Profiling and automapping is only supported for person and organization record types. For other types of records, manually map your columns to the data model.
In this topic:
- Adding record data from a flat data file
- Adding data or sources through your project
- Mapping your data into the data model
- Applying a mapping pattern to a data asset
- Adding relationship data from a flat data file
- Publishing sample data
Adding record data from a flat data file
To add record data into IBM Match 360 from a CSV or TSV data file:
-
From the navigation menu, click Data setup to open the Data setup screen. Click Start with data assets or select the Assets tab.
-
Click the Upload asset to project icon in the action bar.
-
From the Data panel that opens, choose whether to add data by upload, from the project, or from the catalog. To upload a data file, choose Load.
-
On your local computer, select a flat data file in CSV or TSV format and drag it into the Data panel. When the file finishes uploading, it is added to your assets summary list.
-
On the Assets tab, use the assets summary table to review the details of your newly added asset and the other data assets in the system.

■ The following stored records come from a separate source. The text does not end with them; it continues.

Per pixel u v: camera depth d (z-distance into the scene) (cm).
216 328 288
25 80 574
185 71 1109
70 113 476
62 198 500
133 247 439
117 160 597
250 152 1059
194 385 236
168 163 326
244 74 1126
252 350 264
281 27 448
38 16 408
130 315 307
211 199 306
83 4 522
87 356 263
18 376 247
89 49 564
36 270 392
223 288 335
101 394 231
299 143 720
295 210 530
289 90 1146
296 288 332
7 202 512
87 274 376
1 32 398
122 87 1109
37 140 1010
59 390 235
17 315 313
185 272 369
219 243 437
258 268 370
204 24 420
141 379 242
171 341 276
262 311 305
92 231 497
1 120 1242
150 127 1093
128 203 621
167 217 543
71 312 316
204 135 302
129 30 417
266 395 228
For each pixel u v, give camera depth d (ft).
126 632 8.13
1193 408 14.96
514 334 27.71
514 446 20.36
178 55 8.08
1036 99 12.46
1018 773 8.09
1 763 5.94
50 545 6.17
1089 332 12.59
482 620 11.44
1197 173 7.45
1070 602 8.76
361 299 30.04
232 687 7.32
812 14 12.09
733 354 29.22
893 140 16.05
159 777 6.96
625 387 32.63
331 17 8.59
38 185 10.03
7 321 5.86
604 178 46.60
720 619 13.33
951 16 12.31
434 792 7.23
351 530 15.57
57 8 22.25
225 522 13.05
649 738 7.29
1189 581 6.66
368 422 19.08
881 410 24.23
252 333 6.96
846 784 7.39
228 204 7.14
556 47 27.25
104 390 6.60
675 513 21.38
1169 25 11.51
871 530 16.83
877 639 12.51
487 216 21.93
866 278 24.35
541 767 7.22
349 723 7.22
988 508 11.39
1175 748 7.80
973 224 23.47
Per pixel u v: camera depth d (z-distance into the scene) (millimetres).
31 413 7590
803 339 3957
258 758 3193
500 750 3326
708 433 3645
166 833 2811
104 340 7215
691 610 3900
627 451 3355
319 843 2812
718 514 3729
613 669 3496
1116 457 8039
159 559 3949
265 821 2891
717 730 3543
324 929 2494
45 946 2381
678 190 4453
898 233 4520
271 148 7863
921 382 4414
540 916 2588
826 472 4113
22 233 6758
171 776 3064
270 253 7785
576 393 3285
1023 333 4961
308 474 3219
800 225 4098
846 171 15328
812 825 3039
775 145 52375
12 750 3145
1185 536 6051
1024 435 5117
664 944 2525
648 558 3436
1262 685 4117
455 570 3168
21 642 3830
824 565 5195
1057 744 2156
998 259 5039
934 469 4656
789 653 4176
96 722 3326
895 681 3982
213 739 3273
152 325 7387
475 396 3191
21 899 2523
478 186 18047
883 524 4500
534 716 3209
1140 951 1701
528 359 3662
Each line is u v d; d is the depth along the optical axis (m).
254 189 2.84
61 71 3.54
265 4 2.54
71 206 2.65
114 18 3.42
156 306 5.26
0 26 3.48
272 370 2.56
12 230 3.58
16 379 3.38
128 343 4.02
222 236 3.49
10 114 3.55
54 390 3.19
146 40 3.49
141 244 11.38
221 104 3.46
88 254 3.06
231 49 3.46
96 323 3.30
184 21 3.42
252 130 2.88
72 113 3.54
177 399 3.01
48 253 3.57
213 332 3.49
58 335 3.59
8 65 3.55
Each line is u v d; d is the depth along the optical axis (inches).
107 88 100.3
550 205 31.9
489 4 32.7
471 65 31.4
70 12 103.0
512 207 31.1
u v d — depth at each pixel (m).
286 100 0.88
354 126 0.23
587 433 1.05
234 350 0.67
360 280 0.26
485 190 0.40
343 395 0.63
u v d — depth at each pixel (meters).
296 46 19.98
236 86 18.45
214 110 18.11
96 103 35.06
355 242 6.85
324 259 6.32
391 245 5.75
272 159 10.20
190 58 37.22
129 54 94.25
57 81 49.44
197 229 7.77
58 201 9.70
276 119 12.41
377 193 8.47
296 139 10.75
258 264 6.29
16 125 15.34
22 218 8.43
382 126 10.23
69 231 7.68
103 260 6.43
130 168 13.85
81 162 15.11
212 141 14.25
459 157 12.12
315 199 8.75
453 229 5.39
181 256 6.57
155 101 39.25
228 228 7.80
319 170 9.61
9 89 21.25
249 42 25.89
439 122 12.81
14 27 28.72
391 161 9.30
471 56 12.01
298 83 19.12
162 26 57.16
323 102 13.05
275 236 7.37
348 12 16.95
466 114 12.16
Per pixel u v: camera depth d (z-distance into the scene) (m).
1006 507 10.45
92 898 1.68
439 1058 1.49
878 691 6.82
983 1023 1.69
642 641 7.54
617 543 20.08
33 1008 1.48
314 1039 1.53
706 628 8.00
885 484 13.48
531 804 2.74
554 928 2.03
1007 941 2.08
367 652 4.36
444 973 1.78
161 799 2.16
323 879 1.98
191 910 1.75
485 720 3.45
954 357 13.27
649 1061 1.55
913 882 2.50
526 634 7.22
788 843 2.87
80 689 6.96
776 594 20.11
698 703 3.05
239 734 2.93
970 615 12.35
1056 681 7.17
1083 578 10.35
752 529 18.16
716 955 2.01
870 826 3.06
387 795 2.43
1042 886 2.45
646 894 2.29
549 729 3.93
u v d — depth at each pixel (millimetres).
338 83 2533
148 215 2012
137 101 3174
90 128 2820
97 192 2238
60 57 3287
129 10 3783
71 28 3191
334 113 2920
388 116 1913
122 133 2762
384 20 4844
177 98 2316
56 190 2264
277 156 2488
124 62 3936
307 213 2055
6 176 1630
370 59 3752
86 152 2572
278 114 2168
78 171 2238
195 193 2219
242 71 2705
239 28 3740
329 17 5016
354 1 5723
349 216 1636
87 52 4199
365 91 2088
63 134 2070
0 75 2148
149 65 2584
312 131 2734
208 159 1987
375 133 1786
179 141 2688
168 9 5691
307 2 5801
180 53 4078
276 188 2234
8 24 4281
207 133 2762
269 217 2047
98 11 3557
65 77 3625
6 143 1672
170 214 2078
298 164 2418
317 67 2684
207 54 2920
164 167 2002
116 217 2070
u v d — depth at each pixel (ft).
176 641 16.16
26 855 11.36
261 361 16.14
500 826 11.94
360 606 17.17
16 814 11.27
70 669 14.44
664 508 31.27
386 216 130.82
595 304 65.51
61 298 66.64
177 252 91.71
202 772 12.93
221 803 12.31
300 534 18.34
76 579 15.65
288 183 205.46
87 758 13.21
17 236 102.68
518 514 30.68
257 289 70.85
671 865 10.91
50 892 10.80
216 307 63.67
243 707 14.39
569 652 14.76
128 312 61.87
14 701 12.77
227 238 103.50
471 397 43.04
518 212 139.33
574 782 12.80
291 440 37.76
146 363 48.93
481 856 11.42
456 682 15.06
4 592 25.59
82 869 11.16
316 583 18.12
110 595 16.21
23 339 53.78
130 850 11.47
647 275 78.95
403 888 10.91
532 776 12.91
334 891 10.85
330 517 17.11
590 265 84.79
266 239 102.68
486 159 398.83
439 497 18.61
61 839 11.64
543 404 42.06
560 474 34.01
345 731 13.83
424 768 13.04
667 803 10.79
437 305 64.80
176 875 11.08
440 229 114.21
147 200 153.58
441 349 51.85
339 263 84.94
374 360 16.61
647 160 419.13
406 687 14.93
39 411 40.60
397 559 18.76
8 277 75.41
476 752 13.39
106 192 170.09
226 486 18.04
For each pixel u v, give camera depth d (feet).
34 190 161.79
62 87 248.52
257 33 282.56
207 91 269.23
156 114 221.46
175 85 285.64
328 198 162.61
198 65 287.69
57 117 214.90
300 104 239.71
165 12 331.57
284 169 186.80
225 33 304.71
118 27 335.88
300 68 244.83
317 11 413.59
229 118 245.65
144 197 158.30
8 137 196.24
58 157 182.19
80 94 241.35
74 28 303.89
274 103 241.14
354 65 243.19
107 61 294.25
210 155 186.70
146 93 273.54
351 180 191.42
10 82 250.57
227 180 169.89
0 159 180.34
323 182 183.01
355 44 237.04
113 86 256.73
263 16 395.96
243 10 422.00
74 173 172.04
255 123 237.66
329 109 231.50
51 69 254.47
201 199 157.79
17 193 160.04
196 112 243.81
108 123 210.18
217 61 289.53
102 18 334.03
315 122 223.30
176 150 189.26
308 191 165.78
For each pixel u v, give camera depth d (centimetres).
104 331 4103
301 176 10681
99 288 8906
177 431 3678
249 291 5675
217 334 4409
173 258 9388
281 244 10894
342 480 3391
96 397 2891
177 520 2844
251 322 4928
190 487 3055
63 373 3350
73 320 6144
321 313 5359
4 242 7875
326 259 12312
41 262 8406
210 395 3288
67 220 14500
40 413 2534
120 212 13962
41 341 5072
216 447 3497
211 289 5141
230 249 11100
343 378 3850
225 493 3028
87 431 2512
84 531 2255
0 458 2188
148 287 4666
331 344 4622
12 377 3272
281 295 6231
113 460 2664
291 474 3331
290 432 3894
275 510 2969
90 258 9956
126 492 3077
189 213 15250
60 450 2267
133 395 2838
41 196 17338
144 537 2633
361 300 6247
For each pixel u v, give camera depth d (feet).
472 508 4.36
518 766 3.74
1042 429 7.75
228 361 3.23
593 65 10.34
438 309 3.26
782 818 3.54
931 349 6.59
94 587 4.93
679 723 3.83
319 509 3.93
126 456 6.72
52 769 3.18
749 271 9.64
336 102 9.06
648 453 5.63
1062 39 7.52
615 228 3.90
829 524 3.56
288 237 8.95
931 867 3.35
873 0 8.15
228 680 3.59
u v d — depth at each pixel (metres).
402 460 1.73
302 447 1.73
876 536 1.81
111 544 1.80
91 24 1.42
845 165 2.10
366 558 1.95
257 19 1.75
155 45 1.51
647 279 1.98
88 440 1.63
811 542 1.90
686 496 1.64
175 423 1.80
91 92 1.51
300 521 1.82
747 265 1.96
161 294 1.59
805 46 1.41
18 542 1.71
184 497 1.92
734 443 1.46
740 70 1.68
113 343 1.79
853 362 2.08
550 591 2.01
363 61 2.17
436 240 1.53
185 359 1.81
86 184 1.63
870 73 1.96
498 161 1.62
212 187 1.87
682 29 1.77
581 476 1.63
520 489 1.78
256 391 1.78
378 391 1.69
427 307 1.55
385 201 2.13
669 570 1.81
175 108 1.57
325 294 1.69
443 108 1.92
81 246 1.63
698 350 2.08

If your asset does not have any information in the Asset content column, you must define the type of data that the asset contains, such as a specific record type. It is important to assign the correct content type to each asset so that IBM Match 360 can find the part of the data model that best fits the data. Assets that do not have an asset content type defined have a Missing asset data type status. You cannot map an asset without first defining its content type.
To define an asset's content type, select it from the drop-down list in the record's Asset content column. The asset's status changes to Ready-for-mapping.
If an appropriate data type is not in the asset content list, then you might have to customize your data model. For more information, see Customizing your data model.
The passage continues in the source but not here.